ARM — Q1 EPS $0.60 vs $0.58 BEAT +$0.02 | Rev +20.1% YoY Altimeter new 1.72M. Signal: BUY. Clean beat, AI chip royalty story.

SNOW — FY Q4 EPS $0.32 vs $0.27 BEAT +$0.05 | Rev +30.1% YoY Altimeter reduced. Tiger maintained. Signal: HOLD. Beat but growth decelerating.

FUND SCORECARD
Q1 2026 13F Season Rankings | May 16, 2026

Rank Fund Manager Grade Best Call Worst Call
🥇 1 Berkshire Hathaway Warren Buffett A+ GOOGL (3x, +$2.48 beat)
🥇 2 Jana Partners Barry Rosenstein A FISV (doubled, +$0.22 beat) Minor trim on MKL
🥈 3 Altimeter Capital Brad Gerstner A- UBER +42%, ARM new (both beat) CPNG exit timing was early vs Tiger
🥈 4 Elliott Management Paul Singer A- NCLH beat, HPE beat, LUV exit right RIG EPS miss
🥈 5 Tiger Global Chase Coleman B+ NVDA, TSM, META all adds + beat CPNG add into deteriorating earnings
🏅 6 Lone Pine Capital Stephen Mandel B APP near-doubled (huge beat) WULF massive miss, AMZN exit, TSM cut
🏅 7 Third Point Dan Loeb B META new (beat), GOOGL new (beat) NVDA near-exit (AI theme intact)
🏅 8 Duquesne F.O. Stan Druckenmiller B INTC new (huge beat) DAL exit before Buffett's giant buy
🏅 9 Himalaya Capital Li Lu B GOOGL/GOOG maintained (beat) BAC cut big (3.0M from 10.4M)
⚠️ 10 Pershing Square Bill Ackman B- AMZN add (huge beat) MSFT — contrarian, verdict pending; sold HLT (a beater)
⚠️ 11 Greenlight Capital David Einhorn C+ PTON (big bet, turnaround) TRIP (miss, declining rev)
⚠️ 12 ValueAct Capital Ubben & Singer C+ TOST (long-term activist) TOST EPS miss near-term; DIS cut
⚠️ 13 Starboard Value Jeffrey Smith C KMX beat, TRIP activist TRIP miss/decline
⚠️ 14 Trian Fund Nelson Peltz C Steady WEN/JHG holdings No major new conviction bets
❓ 15 Soros Fund George Soros Incomplete Correctly exited TRIP before miss EVGO add (speculative)

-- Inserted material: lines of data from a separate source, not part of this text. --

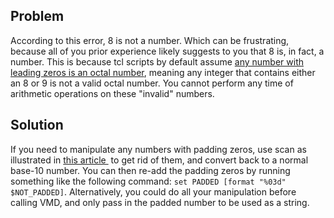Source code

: Problem
-------

According to this error, 8 is not a number. Which can be frustrating, because all of you prior experience likely suggests to you that 8 is, in fact, a number. This is because tcl scripts by default assume [any number with leading zeros is an octal number](https://wiki.tcl-lang.org/page/Tcl+and+octal+numbers), meaning any integer that contains either an 8 or 9 is not a valid octal number. You cannot perform any time of arithmetic operations on these "invalid" numbers. 

Solution
--------

If you need to manipulate any numbers with padding zeros, use scan as illustrated in [this article ](https://wiki.tcl-lang.org/page/Tcl+and+octal+numbers) to get rid of them, and convert back to a normal base-10 number. You can then re-add the padding zeros by running something like the following command: `set PADDED [format "%03d" $NOT_PADDED]`. Alternatively, you could do all your manipulation before calling VMD, and only pass in the padded number to be used as a string.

Bottom line: Buffett and Jana were the sharpest this quarter — both bought into stocks that subsequently delivered strong beats. Altimeter and Elliott showed disciplined conviction with earnings validation on most moves. The biggest open debate is Ackman (MSFT contrarian buy) vs. the crowd, and Tiger vs. consensus on CPNG. Both will be resolved next quarter.